PROMPT: Translate this sentence from the passage below on calibration transfer for near-infrared spectroscopy into Spanish: "Generally, calibration transfer methods are split into two categories: standard-sample calibration transfer and standard-free calibration transfer."

PASSAGE SHOWN:
However, NIRS has the limitation of “one model for one instrument”, even if these instruments are of the same type. Inherent differences between spectrometers are the main cause of this limitation, such as differences in the durability of hardware, as well as differences in illumination intensities, in the instruments’ environments, and in temperature or humidity [6,7]. Therefore, an instrument can be used in a new environment only by calibrating the model, and this process is called calibration transfer [8].

Generally, calibration transfer methods are split into two categories: standard-sample calibration transfer and standard-free calibration transfer. Standard-sample calibration transfer is a mathematical method according to which the adaptability of the near-infrared model is improved by computing the mathematical relationship between the spectrum collected by the source and the target instruments [9]. There are commonly used methods of standard-sample calibration transfer, such as the slope/bias (S/B) algorithm [10], Shenk’s algorithm [11], the slope/bias correction (SBC) algorithm [12], the direct standardization (DS) algorithm [13], the piece-wise direct standardization (PDS) algorithm [14], the transfer by orthogonal projection (TOP) algorithm [15], the spectral space transformation (SST) algorithm [16], the canonical correlation analysis (CCA) algorithm [17], and the extreme learning machine auto-encoder (TAEM) method [18], etc. Dong et al. [19] studied the calibration transfer between near-infrared models of White Leghorn eggs and Bantam eggs by DS and SBC algorithms, respectively; the best prediction results for albumen pH with an Rp of 0.908 and an RMSEP of 0.133 was obtained by Poerio et al. [9], who demonstrated the effectiveness of TOP in the field of calibration transfer of NIRS, and showed a significant correction effect in the apparent baseline by testing on three near-infrared data sets. Li et al. [20] studied three calibration transfer methods (PDS, SST, and CCA) between two developed portable Vis/NIR devices to establish a robust model to predict the soluble solids content (SSC) of apples. The results indicated that the PDS method had the best calibration performance (Rp = 0.926, RMSEP = 0.778).

STORED DATA:
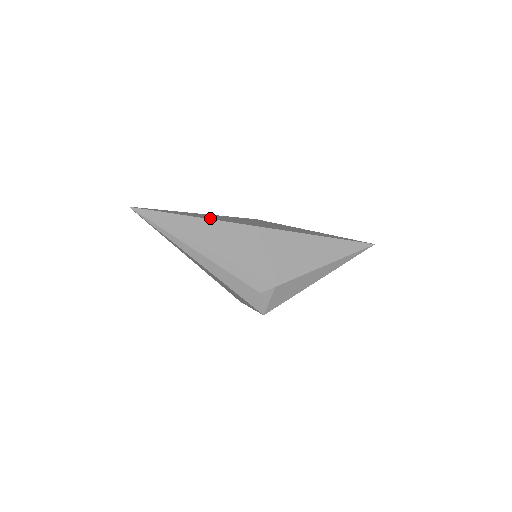
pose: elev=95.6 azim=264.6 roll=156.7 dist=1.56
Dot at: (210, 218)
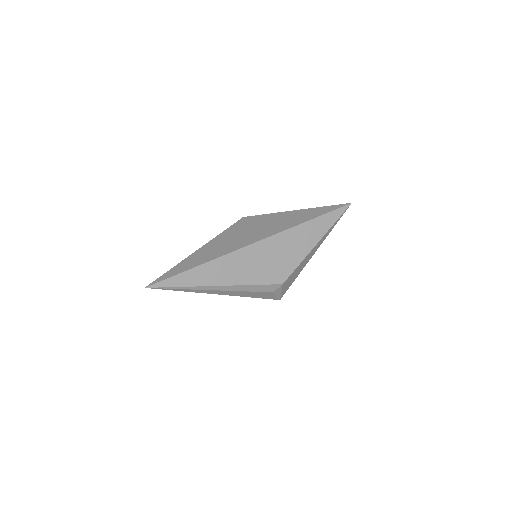
Dot at: (210, 258)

SOLUTION TO THIS TASK: En general, los métodos de transferencia de calibración se dividen en dos categorías: la transferencia de calibración con muestras estándar y la transferencia de calibración sin muestras estándar.